Monday, July 26, 2021

enjoy where you are at now.

 be here, be present, love all that you do each day, fall in love with your practices and personhood again. get back to you, not all that isn't there. there's life in the here and now. no matter what feelings come up, they will dissolve again. be intentional with finding joy and pleasure. i can do this, for i can measure my success. 

Thursday, July 22, 2021

I love who I see, looking at me, in the mirror; in the mirror.

Sigrid's new song is in my head a lot since I heard it last Fri. I keep being called to speak my truth, I don't know how or when or who to, or how any opportunities to are going to be made to come up, but hey ho. Maybe it's just to create words and actually share them into the world again via spoken poetry or writings. Idk. Time will make it clearer, I hope.

Sunday, July 18, 2021

there is hope in these bones.

i'm tired from brief lakes trip so i'll keep it brief. i feel a whole new life is coming for me. i just gotta stay calm and patient and i'm deciding to drastically cut back on social media so i can focus on what my inner being is pulling me toward right now. keep all in mind, maybe even try many things. do it, for the time is now.

i'm glad i got to catch up with A, even though I feel even more out of place. i've decided not to be with 'it' anymore, and i've been drifting miles since the pandemic began, but even before then really. i got to help give advice on his girl trouble. i got to watch almost two fear street movies. i got to watch a movie with angelina jolie called Taking Lives. I'm so thankful and blessed to have gone for a picnic by the lake, and adventurous me loved climbing the gate, paddling in the water in my sandals, all the food. 

i really needed that, and i feel a little renewed.

Wednesday, July 14, 2021

i am in control of my breath, i am in control of my life.

i refuse to go backwards, i am in charge of my breath - i will not get out of control because i am in charge of my direction and the next choices i make. i am nearly ready, action is coming, i just need to focus on meditation/mindfulness/being out in nature until the intuition kicks in.

Saturday, July 10, 2021

i am worthy, i am deserving, i am enough.

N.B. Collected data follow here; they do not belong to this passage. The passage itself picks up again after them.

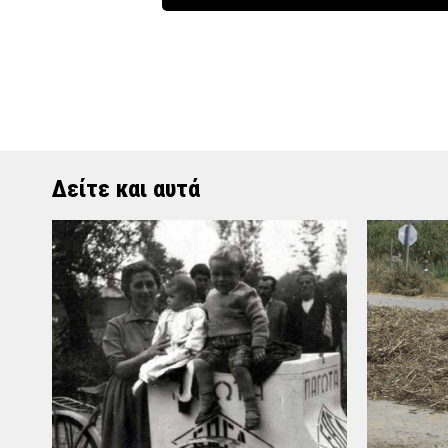
Δείτε και αυτά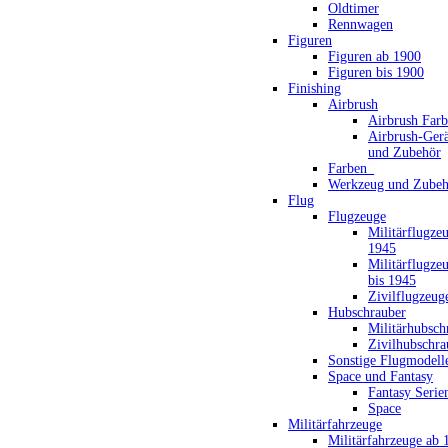
Oldtimer
Rennwagen
Figuren
Figuren ab 1900
Figuren bis 1900
Finishing
Airbrush
Airbrush Far
Airbrush-Gerä
und Zubehör
Farben_
Werkzeug und Zubeh
Flug
Flugzeuge
Militärflugze
1945
Militärflugze
bis 1945
Zivilflugzeug
Hubschrauber
Militärhubsch
Zivilhubschra
Sonstige Flugmodell
Space und Fantasy
Fantasy Serie
Space
Militärfahrzeuge
Militärfahrzeuge ab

everything i'm going through is temporary. i am going to find my way. i will find new people if i've left others behind. i trust in nature, i am going to immerse myself in nature, in being in my body, in loving on myself and caring on myself so much. i will try my best to eat well. rest and sleep well. i have got this.

Tuesday, July 6, 2021

this one is just for existing.

you don't have to do anything or choose anything just now just because you want to get a move on. health is important, figuring out the next move from within is important. take your time, go slowly, tend to yourself.

Friday, July 2, 2021

vulval

i am wildness, i am flowers. i am nature, and in her power.
i create myself and my life, i don't waste any more time in letting is pass by.

i am about to embark upon something new, i do not know what. but i choose change, flow, being.

i go within, because that's where my source is. i am, i am, i am.